A group of friends travel to a ramshackle cabin in the middle of nowhere. What happens to them in this secluded locale will forever change their lives. With limited resources, writer-director Sam Raimi, actor Bruce Campbell, and producer Robert Tapert made the horror classic The Evil Dead, which started them on a career in the movies that lasts to this day. Now this immortal work of horror finds itself reissued on home video once again, this time with a 4K UHD Blu-ray edition from Lionsgate Home Entertainment. It’s an upgrade that brings forth all of the low-fi glory of the independent horror film that spawned a franchise that spanned over 30 years and launched the careers of some modern legends.

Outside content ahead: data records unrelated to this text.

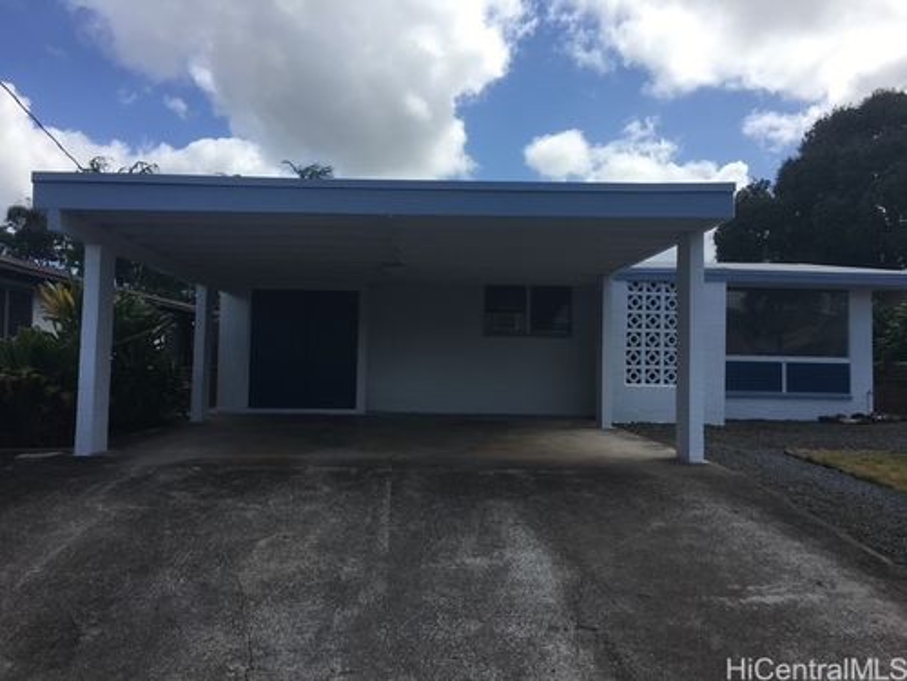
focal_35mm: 29
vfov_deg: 48.2
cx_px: 454
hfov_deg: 61.7
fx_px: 760
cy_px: 340
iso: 25
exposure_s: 1/1972
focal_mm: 4.15
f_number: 2.2
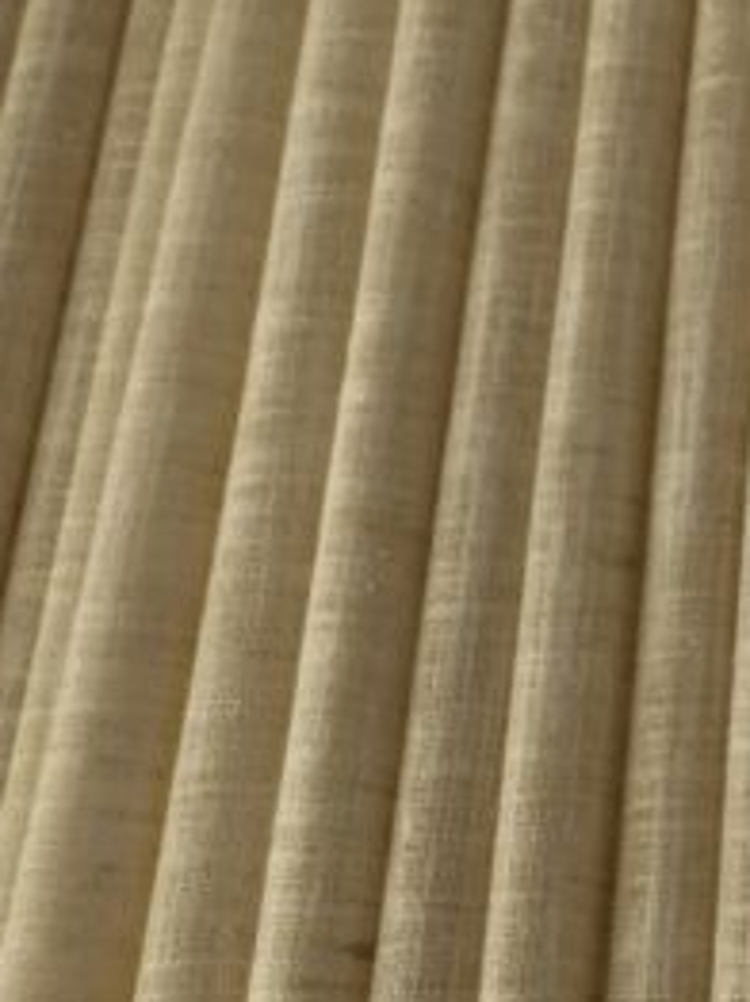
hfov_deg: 14.6
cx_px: 1312
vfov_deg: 20.6
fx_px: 2604
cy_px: -138
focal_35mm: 90
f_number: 1.8
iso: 25
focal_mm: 6.4
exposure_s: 1/180
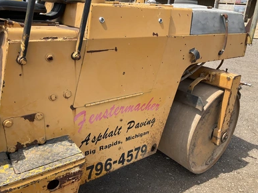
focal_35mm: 30
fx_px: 224
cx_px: 126
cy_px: 95
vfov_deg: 46.8
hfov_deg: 60.0
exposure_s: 1/759
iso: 25
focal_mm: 3
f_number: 1.8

A quintet of friends travel to a ramshackle cabin in the middle of nowhere. There’s Ash Williams (Campbell) along with his girlfriend Linda (Betsy Baker) and his sister Cheryl (Ellen Sandweiss) joined by the couple of Scott (Richard DeManincor) and his girlfriend Shelly (Theresa Tilly). In the basement of the cabin they discover Necronomicon Ex-Mortis, also known as the Book of the Dead, and a tape recorder left behind. The five friends gather around and listen to the tape recorder as an unseen professor reads from the book. The passages awake an ancient evil that possesses the spirits of the living. It’s just another example of why no group of people should ever vacation in secluded cabins.
Having made a number of film shorts on Super 8 film, Sam Raimi had honed his skills as a filmmaker before securing the financing to make his big breakthrough. What Raimi does with little resources is a real testament to his immense talents as a visual storyteller. The Evil Dead is such a lean, efficient work of horror that wastes little time in getting to the goods. It certainly doesn’t hurt that Joel Coen of the Coen Brothers was working on the film as an assistant editor. The Evil Dead and its success has inspired countless imitators over the years of eager would-be filmmakers hoping to break through on a shoestring budget. But it’s incredibly rare that anyone making a film in this fashion has the sense to make it so tight, limited expository dialogue and setups in favor of ample bloodletting.
The Evil Dead wrapped its principal photography and took more than a year for Raimi and company to complete it. They went back to the woods for reshoots but many of the film’s cast couldn’t return. So Raimi employed what he calls “Fake Shemps,” a term that originated from the stand-ins of Shemp Howard of The Three Stooges after the Stooge had died from a heart attack. The use of the Fake Shemps in The Evil Dead leaves for plenty of unintentional humor, something that Raimi and Campbell would lean in to on the sequels for the series, blending the blood-soaked horror the first film with the humor of The Three Stooges.
The fact that there were such limited resources makes the gore effects of The Evil Dead all the more impressive. Don’t get me wrong, there are some obviously cheap and laughable effects in the film. But for the most part, the gore effects and moments of stop motion animation really hold up more than 35 years later. There are some truly terrifying moments that haven’t lost an ounce of their horrific oomph and still provide chills down the spine.
The new 4K edition of The Evil Dead doesn’t boast any new special features. You have the choice to watch the film in the original aspect ratio of 1.33 or the revamped 1.85. (This Evil Deadhead prefers the 1.33.) Other than that there’s only an old audio commentary track with Sam Raimi, Bruce Campbell, and Robert Tapert. Even though it’s not new, it’s still a great commentary track. The trio of old friends and collaborators tell funny anecdotes about the making of the film and even take plenty of time to make fun of the movie.
Just in time for Halloween does The Evil Dead land on 4K UHD Blu-ray. It’s a horror classic that’s always worth an annual spin around the spookiest of holidays. Sam Raimi went on to make two more Evil Dead films as well as a television series continuing the misadventures Bruce Campbell’s Ash Williams. But it all started in that ramshackle cabin with a little horror movie that endures over 35 years later. That’s pretty groovy.
The Evil Dead
Summary
A horror classic that kickstarted the careers of Sam Raimi and Bruce Campbell and launched a legendary horror franchise, The Evil Dead arrives on 4K UHD Blu-ray just in time for Halloween with all of its kills, chills, and blood spills.